Cristal oscuro

Helena Olqui

El cristal de la cerrada ventana es vacío negro, espejo que devuelve mi imagen.


Sentada frente a mí, la pasajera duerme, su cabeza cae hacia la derecha, sus pantalones desgatados son de un negro perdido entre las aguas de muchas lavadoras, su chaqueta azul marino demasiado apretada. Me pregunto de dónde viene. Su piel morena, tersa, limpia, joven; si no fuera porque está mal despertar a los durmientes, le preguntaría dónde nació; que paisaje tan bello del mundo ha escrito en su pelo rizado y oscuro el vuelo de pájaros exóticos… que nunca veré.


Abre los ojos me mira, sonrío, sonríe confusa, el metro llega a la estación y se apea.


-Adiós hermosa ninfa de mares lejanos, donde viajan los niños cuando son marineros; navegando en barcos de papel sobre océanos poblados de sueños imposibles, surcando alborotadas aguas... que nunca navegaré.


Sentado debajo del negro vacío un nuevo pasajero atrae mi mirada, desvío un poco mi cabeza, de pequeño me enseñaron que no es educado mirar a la gente fijamente, puede incomodarla… pero vuelvo a observarle, no creo que se dé cuenta, está distraído mirando su móvil, moviendo los dedos rápidamente encima del teclado, su cara delata los sentimientos, casi puedo saber con quién habla... por la edad posiblemente con una hija preocupada por su salud… por su hipertensión recién estrenada; pequeño inconveniente para su cercana jubilación, tan anhelada, todo el tiempo del mundo para los sueños aplazados, olvidados a  fuerza de seguir adelante pase lo pase.
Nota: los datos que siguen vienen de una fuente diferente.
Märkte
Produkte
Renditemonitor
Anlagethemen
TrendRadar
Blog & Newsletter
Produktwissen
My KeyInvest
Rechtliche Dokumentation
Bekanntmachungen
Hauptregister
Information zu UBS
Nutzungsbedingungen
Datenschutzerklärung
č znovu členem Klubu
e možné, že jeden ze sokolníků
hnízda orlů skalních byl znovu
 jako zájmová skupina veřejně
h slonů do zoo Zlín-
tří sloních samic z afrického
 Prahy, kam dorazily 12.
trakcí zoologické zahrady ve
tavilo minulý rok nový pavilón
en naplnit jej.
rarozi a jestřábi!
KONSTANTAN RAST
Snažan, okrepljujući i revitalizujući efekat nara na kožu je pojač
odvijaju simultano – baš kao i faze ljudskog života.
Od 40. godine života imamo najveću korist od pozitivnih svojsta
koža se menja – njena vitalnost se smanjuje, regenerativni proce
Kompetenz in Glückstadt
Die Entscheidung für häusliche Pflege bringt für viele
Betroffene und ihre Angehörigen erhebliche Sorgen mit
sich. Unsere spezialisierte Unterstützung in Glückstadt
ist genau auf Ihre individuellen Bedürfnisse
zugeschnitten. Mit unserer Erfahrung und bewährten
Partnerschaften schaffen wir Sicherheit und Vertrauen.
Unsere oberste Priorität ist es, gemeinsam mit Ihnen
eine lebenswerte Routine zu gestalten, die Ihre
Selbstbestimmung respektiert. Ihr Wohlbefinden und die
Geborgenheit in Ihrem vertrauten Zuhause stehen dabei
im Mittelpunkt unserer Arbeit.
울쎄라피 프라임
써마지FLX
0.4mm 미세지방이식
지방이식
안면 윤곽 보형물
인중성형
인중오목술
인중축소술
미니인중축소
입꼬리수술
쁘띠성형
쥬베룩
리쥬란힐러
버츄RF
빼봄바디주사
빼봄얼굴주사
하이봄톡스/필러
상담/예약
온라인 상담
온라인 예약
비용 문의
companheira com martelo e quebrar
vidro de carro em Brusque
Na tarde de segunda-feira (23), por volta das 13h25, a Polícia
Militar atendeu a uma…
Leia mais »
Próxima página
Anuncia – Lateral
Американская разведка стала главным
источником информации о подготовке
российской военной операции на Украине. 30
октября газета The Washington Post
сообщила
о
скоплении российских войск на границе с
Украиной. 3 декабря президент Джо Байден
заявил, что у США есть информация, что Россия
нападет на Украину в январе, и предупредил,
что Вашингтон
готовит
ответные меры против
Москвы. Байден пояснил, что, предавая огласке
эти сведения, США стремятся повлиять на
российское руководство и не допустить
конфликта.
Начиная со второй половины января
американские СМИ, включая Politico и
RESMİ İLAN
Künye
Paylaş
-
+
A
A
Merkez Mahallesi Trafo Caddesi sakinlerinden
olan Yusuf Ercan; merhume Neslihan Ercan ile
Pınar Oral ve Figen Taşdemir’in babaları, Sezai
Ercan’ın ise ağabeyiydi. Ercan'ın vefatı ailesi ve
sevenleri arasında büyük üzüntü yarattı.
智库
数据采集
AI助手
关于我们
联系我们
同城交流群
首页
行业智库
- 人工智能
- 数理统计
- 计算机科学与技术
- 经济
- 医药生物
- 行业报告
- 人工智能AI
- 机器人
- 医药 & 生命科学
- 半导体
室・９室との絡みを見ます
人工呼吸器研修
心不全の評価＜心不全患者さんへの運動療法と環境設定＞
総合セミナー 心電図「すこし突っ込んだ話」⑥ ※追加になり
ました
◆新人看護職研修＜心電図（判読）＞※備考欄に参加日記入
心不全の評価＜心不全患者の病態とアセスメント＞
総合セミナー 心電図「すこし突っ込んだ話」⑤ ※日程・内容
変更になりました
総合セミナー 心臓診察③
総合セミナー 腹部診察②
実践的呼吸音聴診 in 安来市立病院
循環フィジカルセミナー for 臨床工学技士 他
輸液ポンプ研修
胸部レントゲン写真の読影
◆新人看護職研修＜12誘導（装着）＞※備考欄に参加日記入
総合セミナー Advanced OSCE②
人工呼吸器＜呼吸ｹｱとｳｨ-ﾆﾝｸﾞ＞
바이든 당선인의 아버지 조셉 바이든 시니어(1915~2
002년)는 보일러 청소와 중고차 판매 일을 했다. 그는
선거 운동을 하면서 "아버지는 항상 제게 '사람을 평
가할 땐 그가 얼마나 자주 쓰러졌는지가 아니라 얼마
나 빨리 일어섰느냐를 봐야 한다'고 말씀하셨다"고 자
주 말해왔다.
Sentarse junto a ella, bajo el sol del mediodía, antes de llegar a la soledad de los abandonados en el laberinto del olvido de los pasillos de alguna residencia sin corazón. Antes de que se vaya y perderla para siempre, o antes de ser él quien se vaya primero y abandonarla para toda la eternidad.


No le miro más.


Vacío oscuro, espejo que devuelve mi reflejo, no quiero ver. Viajando a la velocidad del metro me dejo llevar por la oscuridad hasta secretos recuerdos, donde navegan mundos que no se encuentran. Hoy no soporto mi humanidad.


Entra un músico a salvarme. Arrastra su pesado aparato de música, se sitúa en medio del vagón y un ruido estridente indica que ha encendido el altavoz y canta.


 


Yo te diré


Porque mi canción…


 


Le pone corazón y necesidad.


Necesidad de monedas que se conviertan en alimento, en habitaciones realquiladas, caras, en casas que nunca serán hogares, sucias e incomodas estaciones de paso, donde llorar está prohibido.


Sin éxito en la recolecta de monedas, se aleja hacia el siguiente vagón, la misma habanera:


Yo te diré


Porque en mi canción…


Me hundo otra vez en mi reflejo, me veo desde el otro lado en la oscuridad de la ventana: un hombre anciano que se levanta cada mañana para llevar al futuro a la guardería, coger de la mano a los días que vendrán, los días en los que él no estará.


Tengo la impaciencia de los que tienen mucho que contar y la prisa de no olvidar, de no ser alcanzado por la bestia de la locura antes de que todas las historias queden prendidas en la sonrisa de ese niño. Él las protegerá; valiente defensor de los mundos que solo existen para unos pocos; territorio de cuentos donde juntos vivimos, donde navegamos como piratas amigos de sirenas.


Cuando lleguemos a la puerta de la guardería, nos separaremos, él correrá en busca del mañana y yo caminaré hacia mi soledad.